An inside look at love and life.
Two become one, become two.
Relationships are fickle at best and require a willingness to work hard in order to maintain stability. Two individuals joining their lives together, trying to co-exist as one, while also trying to keep a bit of individuality is a difficult task for any couple out there. Sometimes it becomes too hard and the once happy couples are now faced with a choice between getting help, or going their separate ways.
What drives someone to give up and end the relationship? Each person is different, and it is those differences which make it difficult to pinpoint one reason or another. It is these differences that intrigue me, however, and prompted me to think about individuality with regards to relationships. While I am no expert in the sense of certifications or schooling, I do have life experience.
After being involved in several failed relationships, as well as one failed marriage, I realized I was unhappy and needed a change, so I made a choice. I decided to spend one full year being single. I knew it would be hard, for I am a social creature as well as a bit of a flirt, however I can be quite determined once I’ve set my mind. So I set some ground rules: I was allowed to hang out with my friends at social gatherings, however I was not allowed to date.
Breaking the habit.
As you can probably imagine, habits are hard to break. In the beginning, I found myself often regressing to formal behaviors. Sometimes I’d catch myself, other times I didn’t realize it until I was at home getting ready for bed. I would not allow myself to dwell on my mistakes, for I knew I could succeed.
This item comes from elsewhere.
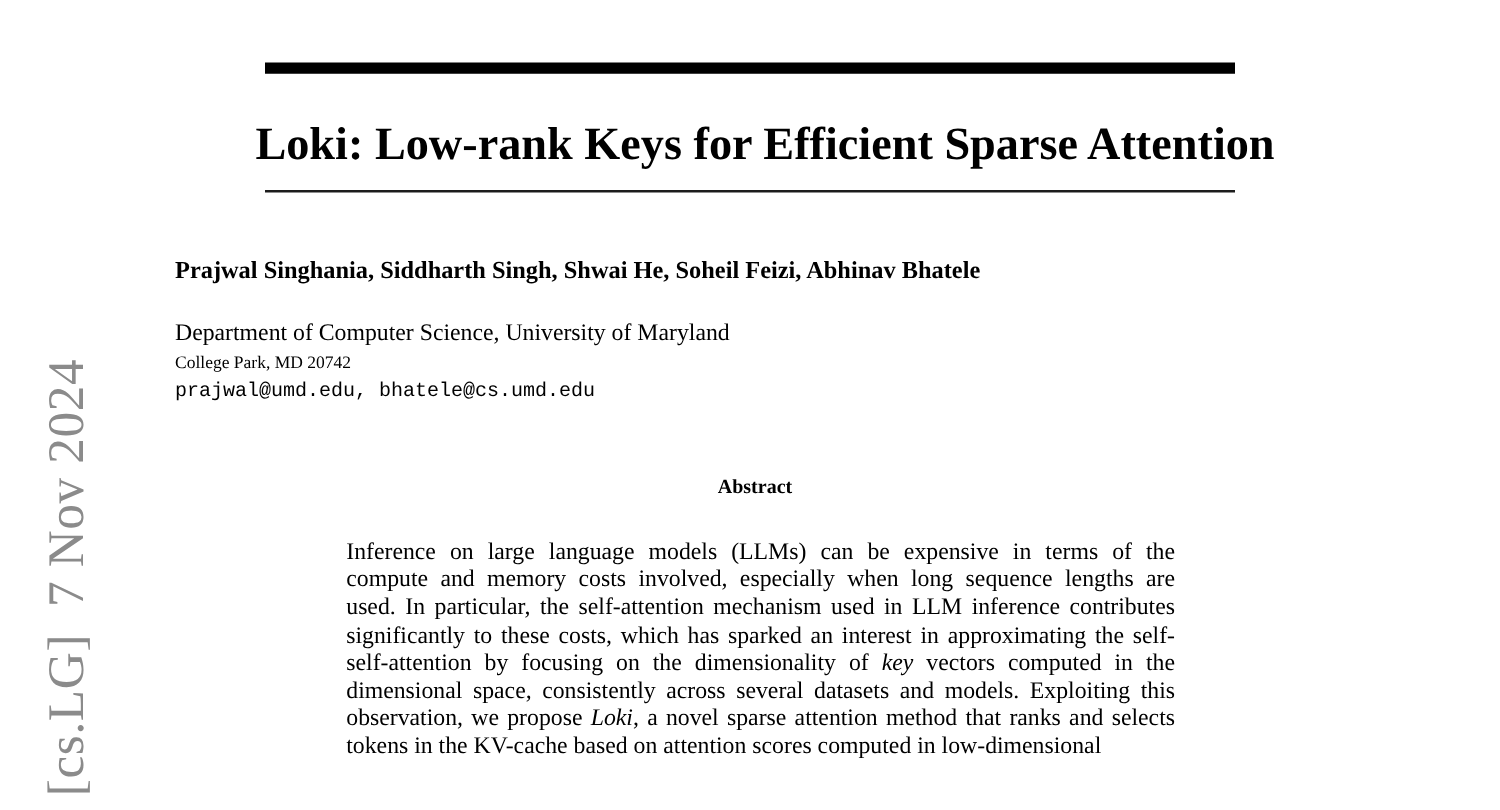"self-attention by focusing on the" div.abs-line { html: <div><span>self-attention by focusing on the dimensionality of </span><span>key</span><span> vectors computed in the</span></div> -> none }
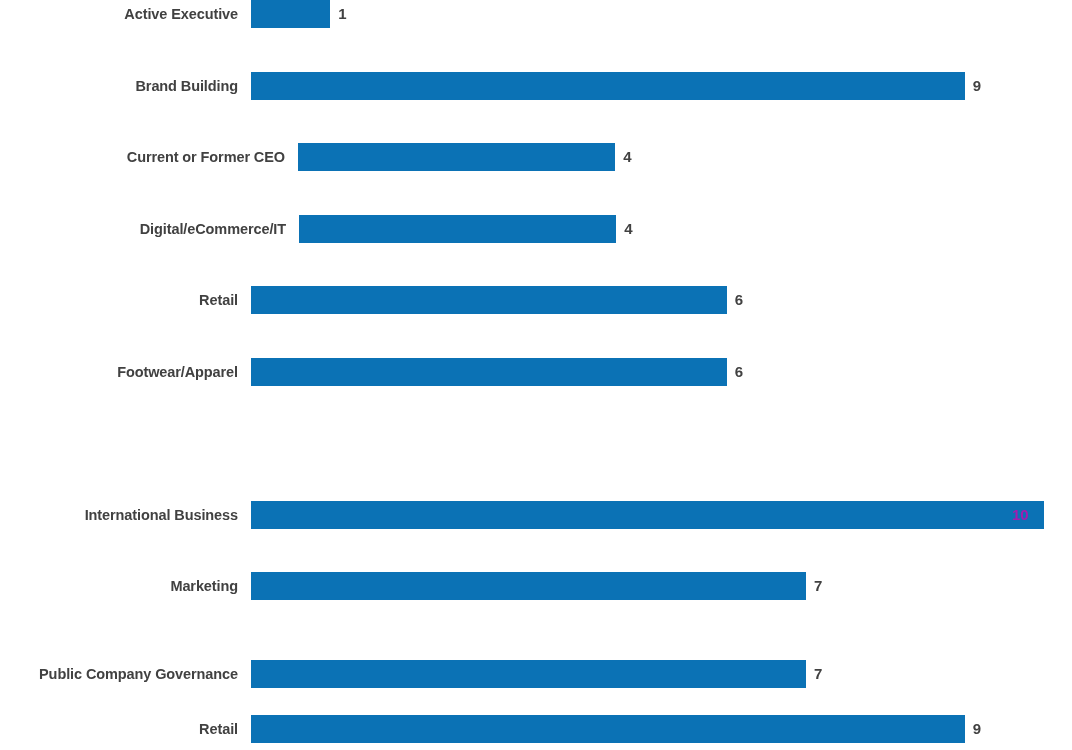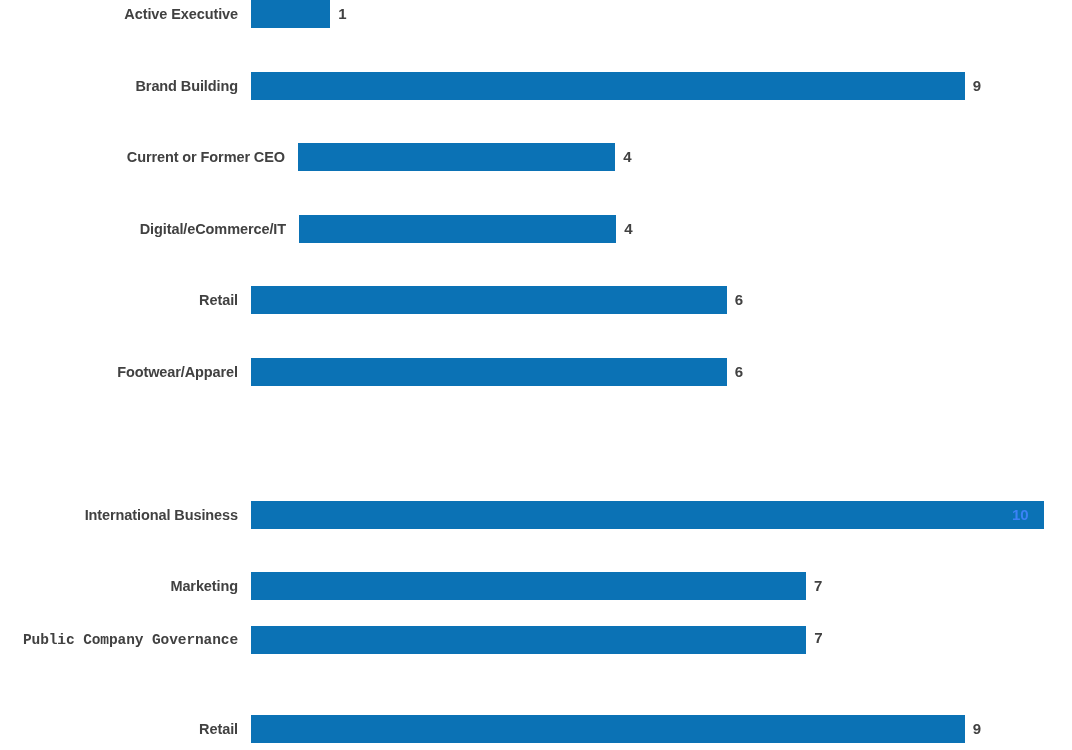"10" div.bar-value { color: #3b82f6 -> #a21caf }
Six months in I became aware that my behavior, indeed, had changed. When a year finally passed, I realized that I still wasn’t ready.
I may have changed my behavior, but I never bothered to contemplate what would make me happy. I could recite off what I knew I didn’t want in a relationship at the drop of a hat, but if asked what I was looking for, I was left...dumbfounded. I never thought about it. At first I thought I could simply take everything I didn’t want and find the opposite. Surprisingly, it isn’t as easy as that. So I spent the next six or seven years trying to figure it out.
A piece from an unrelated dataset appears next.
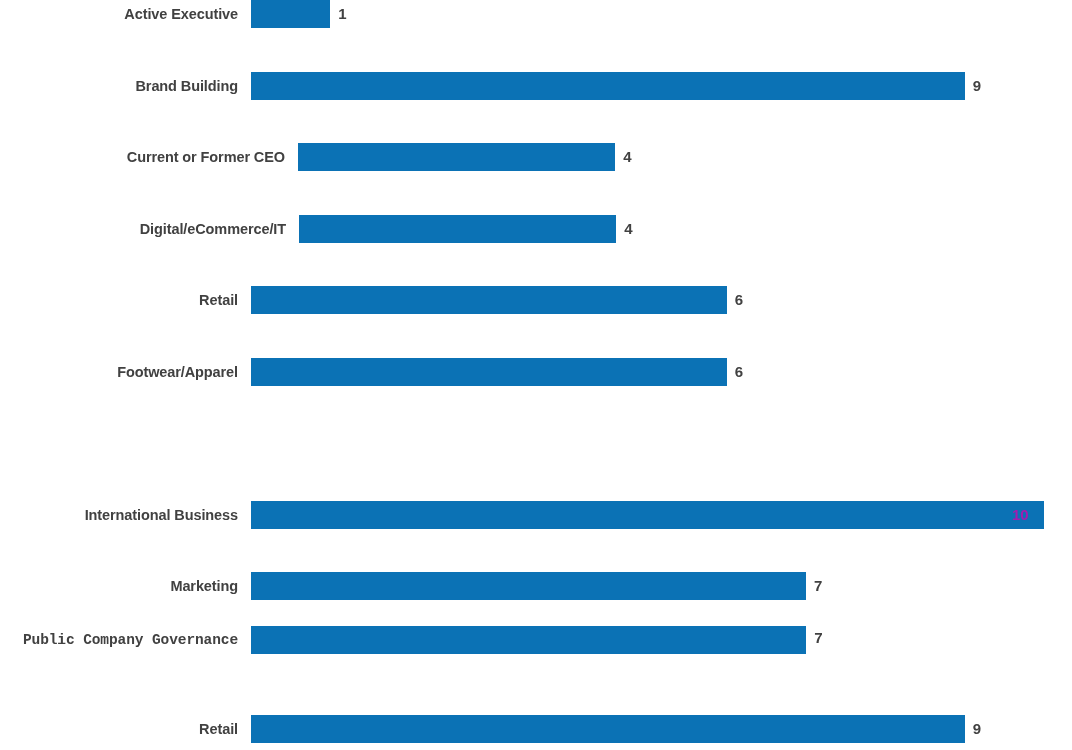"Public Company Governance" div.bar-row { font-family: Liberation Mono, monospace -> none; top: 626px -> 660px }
It was the best decision I had ever made, so far, in my life.
I am in a relationship again, one of which I hadn’t planned or even thought possible. For the first time in my life, I feel like I have an actual working relationship. I feel supported, validated, loved, and more importantly, I feel happy. The best part about this, is this isn’t some magical cure. This was hard work, this was a willingness to confront myself, and ultimately this was me not giving up. If I can do it, why can't you?